--- Source text ---

In order to redress the grievances of striking doctors in the country, the Socio-Economic Rights and Accountability Project (SERAP) has urged President Muhammadu Buhari to use the proposed N4.87billion for WhatsApp monitoring for the payment of their allowances.

Furthermore, SERAP noted that part of the funds should be used to improve public healthcare facilities for the sake of poor Nigerians.

Ripples Nigeria had reported that President Muhammadu Buhari signed the 2021 supplementary appropriation bill of N983billion into law with about N4.87billion allocated to the National Intelligence Agency (NIA) to monitor WhatsApp messages, phone calls, and text messages of Nigerians.

The Federal Government said the allocation was to increase the capacity of intelligence services to tackle cybercrime and counter-terrorism.

However, SERAP in a letter dated 14 August 2021, and signed by deputy director Kolawole Oluwadare revealed that this might lead to repression and persecution of opposition figures, activists, journalists, and others, given the repression of civic space and Twitter ban.

Consequently, the human rights body charged the President to send to the National Assembly a fresh supplementary appropriation bill, which reflects the redirected budget, for approval.

READ ALSO: SERAP urges Buhari to probe alleged misappropriation of N881bn by 367 MDAs

“SERAP is concerned about the failure by your government to resolve the strike by the National Association of Resident Doctors (NARD) over pay, insurance benefits, and poor facilities, the group said.

“Redirecting the proposed spending of N4.8bn would also remove the threats to fundamental human rights of Nigerians, and ensure access to quality healthcare for the socially and economically vulnerable people who rely on public hospitals, and have no opportunity for medical treatment elsewhere.”

SERAP said all government actions must comply with the Nigerian constitution and the country’s international human rights obligations and commitments.

The letter warned that the threat of mass surveillance can constitute an interference with human rights, including the rights to privacy, freedom of expression, peaceful assembly, and association.

It was copied to Abukabar Malami, Attorney General of the Federation and Minister of Justice, and Zainab Ahmed, Minister of Finance.

--- Study material ---

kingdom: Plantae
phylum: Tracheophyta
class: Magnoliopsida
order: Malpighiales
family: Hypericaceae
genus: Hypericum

---

Assigned task 1 :: In the SERAP article, who signed the letter dated 14 August 2021?
Assigned task 2 :: Extract the passage of the SERAP article from "In order to" to "cybercrime and counter-terrorism.", copying it word for word.

Task output 1 :: Deputy director Kolawole Oluwadare signed it.

Task output 2 ::
In order to redress the grievances of striking doctors in the country, the Socio-Economic Rights and Accountability Project (SERAP) has urged President Muhammadu Buhari to use the proposed N4.87billion for WhatsApp monitoring for the payment of their allowances.

Furthermore, SERAP noted that part of the funds should be used to improve public healthcare facilities for the sake of poor Nigerians.

Ripples Nigeria had reported that President Muhammadu Buhari signed the 2021 supplementary appropriation bill of N983billion into law with about N4.87billion allocated to the National Intelligence Agency (NIA) to monitor WhatsApp messages, phone calls, and text messages of Nigerians.

The Federal Government said the allocation was to increase the capacity of intelligence services to tackle cybercrime and counter-terrorism.